Capítulo 20 - Crowds I

8 6 10
                                    

꧁What do you want of me
What do you long from me
A slim Pixie, thin and forlorn꧂

❉ Bauhaus - Crowds ❉

El ruido del tráfico me siguió mientras cruzaba las calles y me acercaba al metro. Era un sonido constante, monótono, pero por alguna razón, cada golpe metálico de las puertas del tren, cada vibración en los rieles, me hacía recordar. Recordar todo lo que había tratado de enterrar.

Cada vez que George me tocaba, sentía ese mismo ruido en mi mente, esa misma vibración asquerosa que ahora me envolvía. Cada roce, cada manoseo, cada caricia sucia que me robaba el aire. Me quedé quieta por un segundo, temblando de asco, como si todavía pudiera sentir sus manos en mi piel. Cerré los ojos con fuerza, intentando expulsar esa sensación, pero las imágenes seguían ahí, como fantasmas que no me dejaban escapar.

Caminé más rápido, bajando las escaleras de la estación, pero mis pensamientos seguían descontrolados. De pronto, todo se mezclaba. Las imágenes de George tocándome se cruzaban con las navidades que pasábamos juntos, como si fuéramos una familia. Una mentira tan grande que ahora se sentía como una bofetada.

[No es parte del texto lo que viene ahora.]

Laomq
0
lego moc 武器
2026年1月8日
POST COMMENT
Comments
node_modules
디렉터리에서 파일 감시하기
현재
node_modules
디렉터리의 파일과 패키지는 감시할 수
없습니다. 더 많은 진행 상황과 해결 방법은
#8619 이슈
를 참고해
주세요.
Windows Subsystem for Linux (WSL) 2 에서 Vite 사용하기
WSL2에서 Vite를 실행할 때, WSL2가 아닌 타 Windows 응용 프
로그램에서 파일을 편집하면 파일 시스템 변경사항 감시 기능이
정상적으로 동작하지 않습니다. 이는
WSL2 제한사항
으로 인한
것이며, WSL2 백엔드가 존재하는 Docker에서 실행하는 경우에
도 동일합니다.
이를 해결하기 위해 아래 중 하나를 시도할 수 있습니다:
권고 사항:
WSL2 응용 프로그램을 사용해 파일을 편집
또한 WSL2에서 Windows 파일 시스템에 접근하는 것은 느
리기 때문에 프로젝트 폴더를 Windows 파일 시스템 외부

Yo solo quería eso. Una familia. Eso era lo que más anhelaba cuando era niña. Me veía sentada en la mesa, junto a Juliette, riendo, compartiendo regalos, siendo felices... fingiendo que todo estaba bien. Esas malditas navidades, llenas de luces que intentaban ocultar el verdadero caos. Y yo, ingenua, creyendo que quizás algún día podría tener lo que otros niños tenían. Una familia de verdad.

Los cumpleaños de Juliette y yo... eran lo más cercano que tuve a algo así. Celebrábamos juntas, como si fuéramos hermanas de sangre. A veces, incluso me olvidaba de quién era en realidad, de lo rota que estaba. Con ella podía fingir que todo estaba bien, que éramos felices, que nada malo nos había pasado.

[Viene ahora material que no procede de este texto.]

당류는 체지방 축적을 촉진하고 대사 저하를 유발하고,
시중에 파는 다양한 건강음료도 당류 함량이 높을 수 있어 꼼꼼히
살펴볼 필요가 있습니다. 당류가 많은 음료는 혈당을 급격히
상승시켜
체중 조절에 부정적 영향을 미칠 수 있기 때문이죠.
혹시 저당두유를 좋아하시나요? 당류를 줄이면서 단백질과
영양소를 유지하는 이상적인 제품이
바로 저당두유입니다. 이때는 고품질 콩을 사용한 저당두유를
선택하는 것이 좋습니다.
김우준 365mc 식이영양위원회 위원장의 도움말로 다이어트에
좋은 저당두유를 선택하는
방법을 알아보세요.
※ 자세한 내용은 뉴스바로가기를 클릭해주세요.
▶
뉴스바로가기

Nos comprábamos regalos tontos, nos hacíamos bromas estúpidas, reíamos como si el mundo no fuera tan jodido. En esos momentos, me permitía creer que la vida no era tan mala. Que tal vez, solo tal vez, había algo bueno para mí.

Pero luego volvía a la realidad. A las noches en que George se metía en mi habitación, susurrando mentiras al oído, tocándome como si fuera suyo. Y todo lo demás se desvanecía. Las navidades, los cumpleaños, el amor que creía tener.... Nada podía borrar lo que él me había hecho. Nada podía cambiar el hecho de que me lo habían arrebatado todo.

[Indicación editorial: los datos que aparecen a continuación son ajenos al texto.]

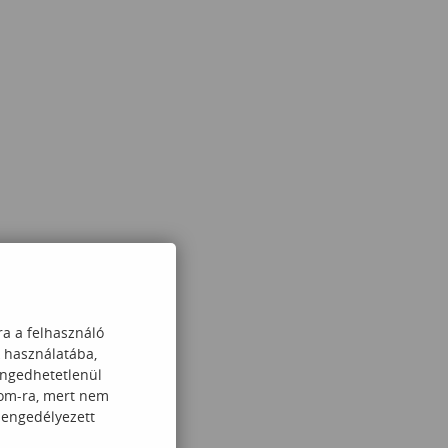
ra a felhasználó
k használatába,
engedhetetlenül
com-ra, mert nem
 engedélyezett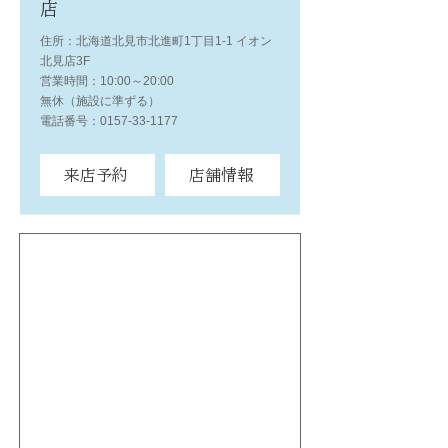
店
住所：北海道北見市北進町1丁目1-1 イオン
北見店3F
営業時間：10:00～20:00
無休（施設に準ずる）
電話番号：0157-33-1177
来店予約
店舗情報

El ruido del metro me sacó de mis pensamientos. Las puertas se abrieron y me metí en el vagón, sin mirar a nadie. Me senté en un rincón, dejando que las sombras del túnel me envolvieran, como si ese lugar pudiera tragarse todos mis recuerdos, toda la mierda que había vivido.

Pero no podía escapar. Cada golpe del tren sobre los rieles era un recordatorio. Cada ruido me devolvía al mismo lugar. Al dolor. A la pérdida. A esa maldita mentira de lo que pudo haber sido y nunca fue.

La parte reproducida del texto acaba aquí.